On Assessing Surrogacy in a Single Trial Setting Using a Semicompeting Risks Paradigm
Article first published online: 27 AUG 2008
© 2008, The International Biometric Society
Volume 65, Issue 2, pages 521–529, June 2009
How to Cite
Ghosh, D. (2009), On Assessing Surrogacy in a Single Trial Setting Using a Semicompeting Risks Paradigm. Biometrics, 65: 521–529. doi: 10.1111/j.1541-0420.2008.01109.x
- Issue published online: 28 MAY 2009
- Article first published online: 27 AUG 2008
- Received November 2007. Revised March 2008. Accepted May 2008.

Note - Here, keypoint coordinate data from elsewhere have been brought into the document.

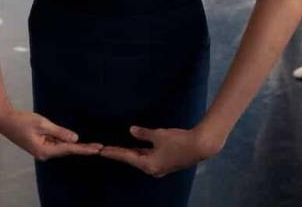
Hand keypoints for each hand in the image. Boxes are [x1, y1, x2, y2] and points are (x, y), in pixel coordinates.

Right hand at [0, 108, 101, 160]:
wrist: (5, 121)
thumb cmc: (22, 121)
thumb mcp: (43, 124)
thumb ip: (60, 132)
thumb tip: (75, 139)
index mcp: (45, 151)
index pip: (69, 150)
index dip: (84, 149)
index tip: (97, 149)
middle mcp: (44, 154)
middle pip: (67, 150)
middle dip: (83, 148)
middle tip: (99, 147)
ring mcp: (42, 150)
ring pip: (61, 146)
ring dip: (74, 145)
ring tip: (91, 144)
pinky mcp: (40, 144)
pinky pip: (55, 142)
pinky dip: (63, 140)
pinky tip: (72, 139)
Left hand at [99, 125, 218, 177]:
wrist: (199, 146)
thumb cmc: (178, 141)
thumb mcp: (158, 135)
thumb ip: (143, 134)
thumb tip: (131, 130)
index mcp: (149, 165)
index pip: (127, 157)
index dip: (114, 152)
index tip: (102, 151)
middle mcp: (152, 169)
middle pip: (132, 160)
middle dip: (120, 153)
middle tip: (106, 149)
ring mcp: (160, 167)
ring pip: (141, 159)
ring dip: (131, 153)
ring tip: (118, 148)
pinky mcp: (166, 162)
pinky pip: (149, 157)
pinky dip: (142, 151)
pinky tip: (138, 147)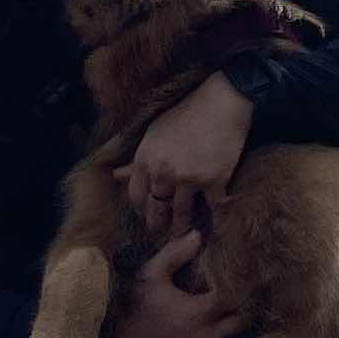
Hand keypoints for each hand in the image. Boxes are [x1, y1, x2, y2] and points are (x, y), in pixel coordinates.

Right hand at [106, 223, 247, 337]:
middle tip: (237, 298)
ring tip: (228, 320)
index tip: (238, 279)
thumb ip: (176, 253)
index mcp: (199, 312)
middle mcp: (205, 337)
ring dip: (233, 332)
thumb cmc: (133, 305)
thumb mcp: (152, 274)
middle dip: (242, 309)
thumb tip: (199, 234)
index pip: (237, 298)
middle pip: (242, 322)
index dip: (240, 286)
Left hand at [123, 73, 252, 242]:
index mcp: (145, 159)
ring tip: (182, 235)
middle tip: (159, 233)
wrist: (222, 102)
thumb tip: (116, 175)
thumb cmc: (187, 112)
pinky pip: (211, 208)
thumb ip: (136, 158)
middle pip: (156, 209)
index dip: (140, 208)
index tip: (145, 214)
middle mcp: (163, 172)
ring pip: (180, 213)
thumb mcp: (154, 131)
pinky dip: (213, 217)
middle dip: (156, 224)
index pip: (136, 196)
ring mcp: (188, 179)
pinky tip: (212, 226)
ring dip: (180, 227)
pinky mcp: (214, 182)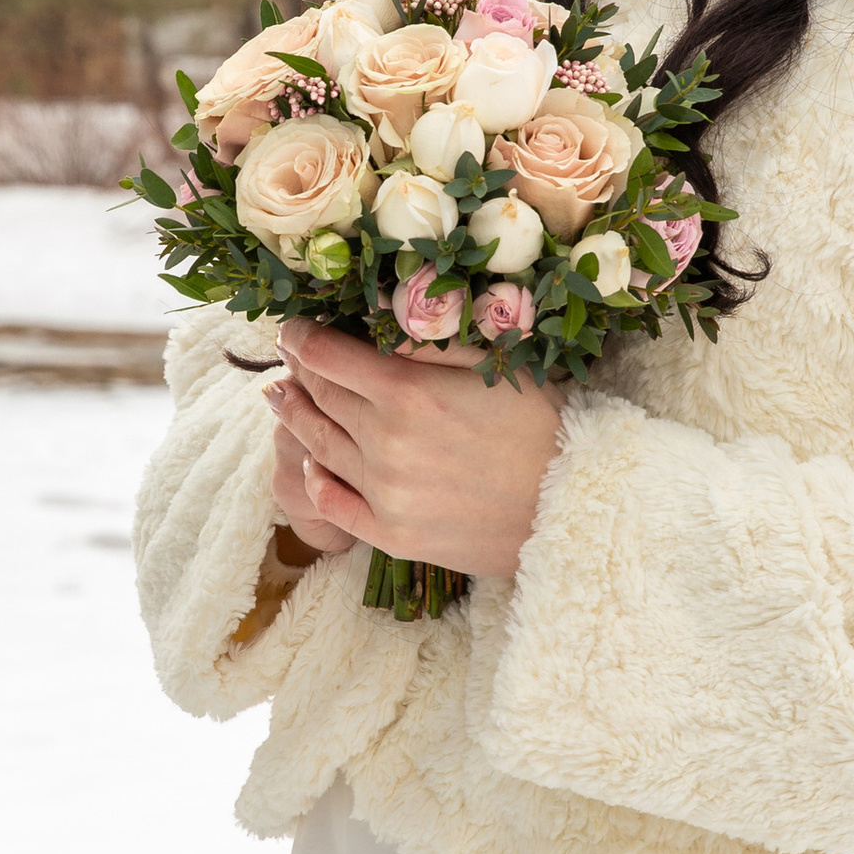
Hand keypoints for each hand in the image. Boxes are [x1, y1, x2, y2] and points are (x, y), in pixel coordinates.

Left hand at [266, 321, 564, 580]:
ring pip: (318, 446)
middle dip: (298, 372)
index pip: (328, 355)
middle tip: (286, 359)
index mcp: (409, 392)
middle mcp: (386, 443)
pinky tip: (309, 463)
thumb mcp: (495, 363)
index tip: (292, 328)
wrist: (573, 509)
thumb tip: (377, 319)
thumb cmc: (545, 427)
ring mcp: (385, 494)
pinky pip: (333, 504)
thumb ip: (431, 342)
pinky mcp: (392, 535)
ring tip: (279, 399)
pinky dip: (314, 479)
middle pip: (320, 397)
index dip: (301, 336)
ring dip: (294, 418)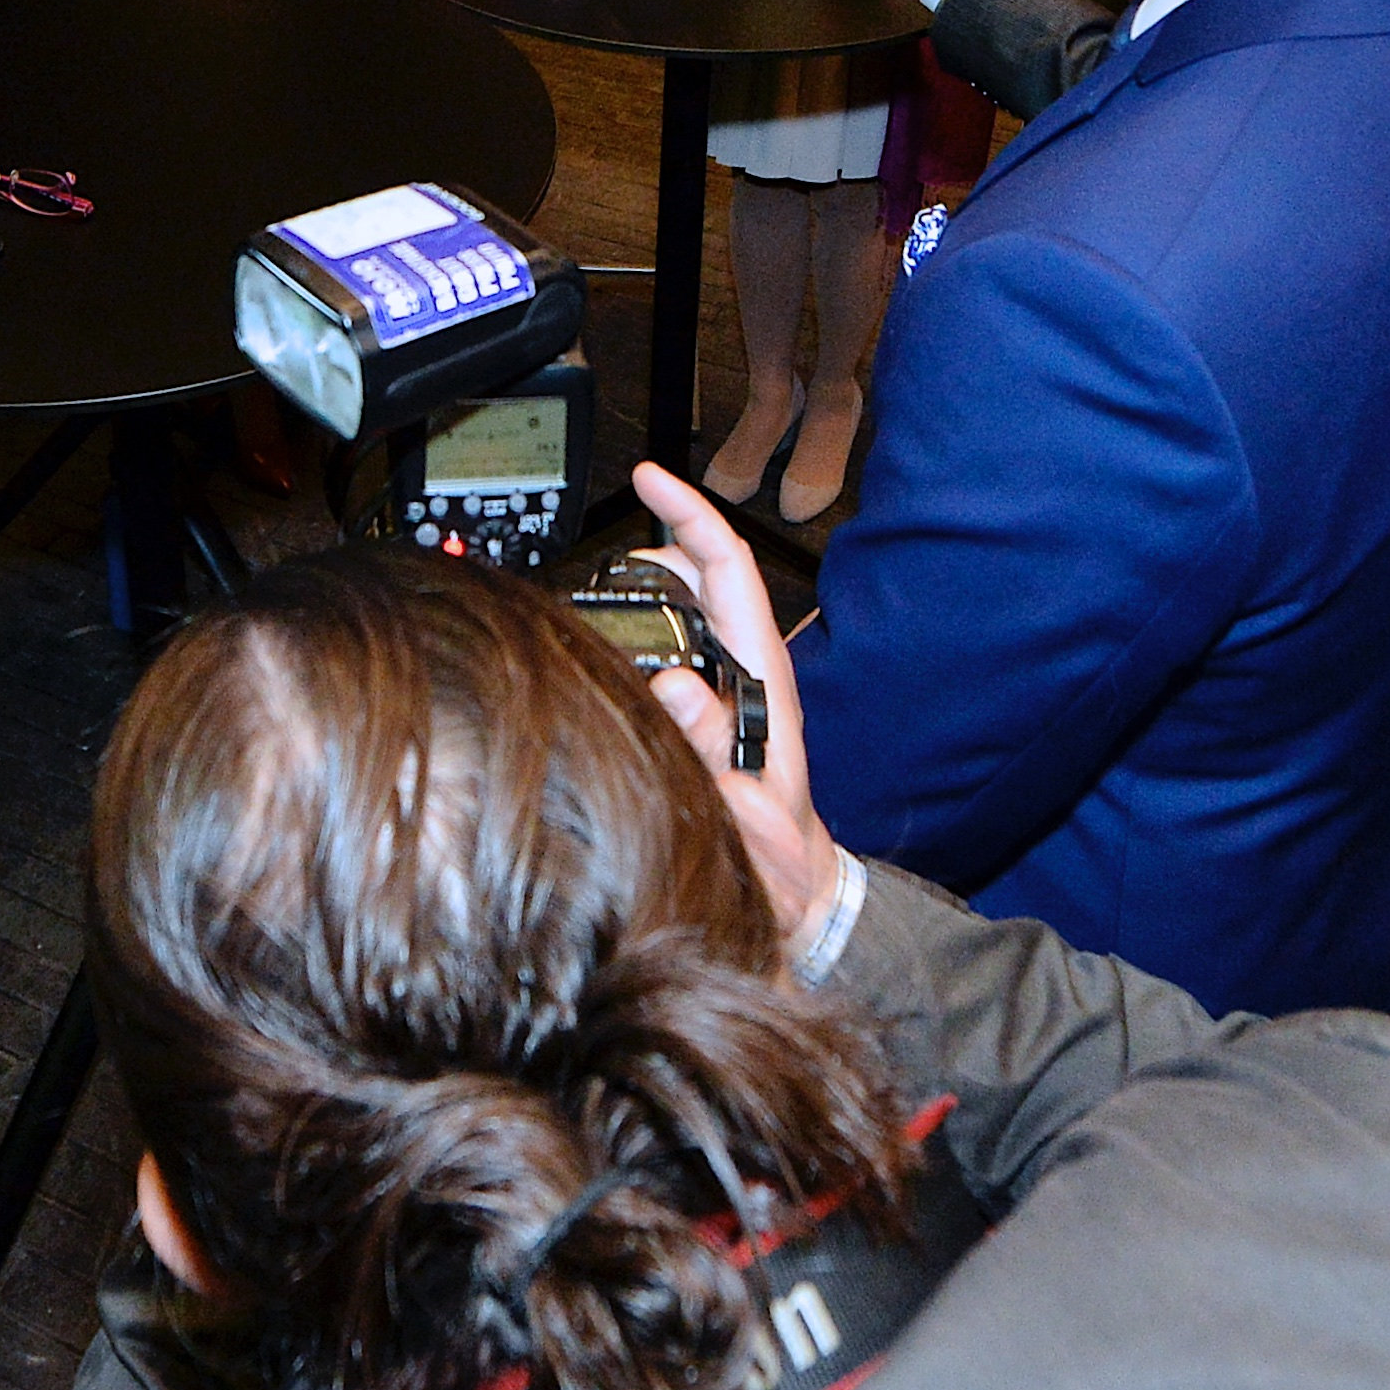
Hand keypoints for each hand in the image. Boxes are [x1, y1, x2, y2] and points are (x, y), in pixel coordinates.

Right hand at [627, 462, 839, 952]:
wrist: (798, 912)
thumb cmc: (779, 874)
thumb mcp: (746, 820)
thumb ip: (715, 760)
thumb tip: (677, 686)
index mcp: (765, 684)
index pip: (729, 574)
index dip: (691, 516)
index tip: (650, 478)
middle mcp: (746, 677)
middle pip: (701, 580)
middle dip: (654, 546)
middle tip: (601, 549)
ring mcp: (727, 695)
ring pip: (681, 617)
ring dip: (641, 594)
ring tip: (590, 596)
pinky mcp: (704, 719)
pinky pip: (665, 660)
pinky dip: (634, 640)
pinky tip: (597, 652)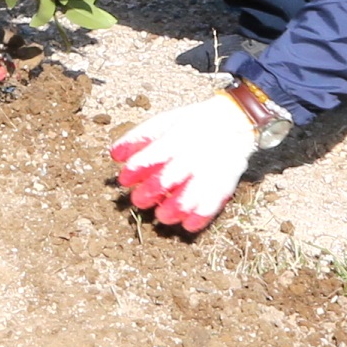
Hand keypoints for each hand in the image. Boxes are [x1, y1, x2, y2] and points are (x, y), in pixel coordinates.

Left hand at [110, 94, 259, 232]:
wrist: (232, 123)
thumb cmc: (190, 124)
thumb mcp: (164, 123)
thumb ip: (138, 138)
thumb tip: (114, 156)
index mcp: (176, 139)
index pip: (152, 157)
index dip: (135, 171)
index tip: (124, 180)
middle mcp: (192, 156)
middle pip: (166, 181)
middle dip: (148, 194)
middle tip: (138, 201)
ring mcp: (209, 172)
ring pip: (188, 198)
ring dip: (170, 211)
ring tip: (161, 215)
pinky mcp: (224, 185)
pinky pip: (211, 207)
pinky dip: (197, 219)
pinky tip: (186, 224)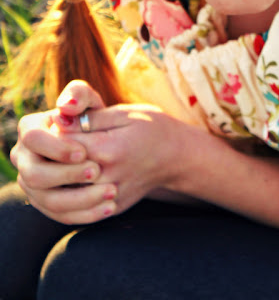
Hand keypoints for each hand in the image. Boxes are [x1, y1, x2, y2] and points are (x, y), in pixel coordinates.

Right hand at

- Bivariate survival data;
- Copula model;
- Dependent censoring;
- Multivariate failure time data;
- Prentice criterion
Summary There has been a recent emphasis on the identification of biomarkers and other biologic measures that may be potentially used as surrogate endpoints in clinical trials. We focus on the setting of data from a single clinical trial. In this article, we consider a framework in which the surrogate must occur before the true endpoint. This suggests viewing the surrogate and true endpoints as semicompeting risks data; this approach is new to the literature on surrogate endpoints and leads to an asymmetrical treatment of the surrogate and true endpoints. However, such a data structure also conceptually complicates many of the previously considered measures of surrogacy in the literature. We propose novel estimation and inferential procedures for the relative effect and adjusted association quantities proposed by Buyse and Molenberghs (1998, Biometrics54, 1014–1029). The proposed methodology is illustrated with application to simulated data, as well as to data from a leukemia study.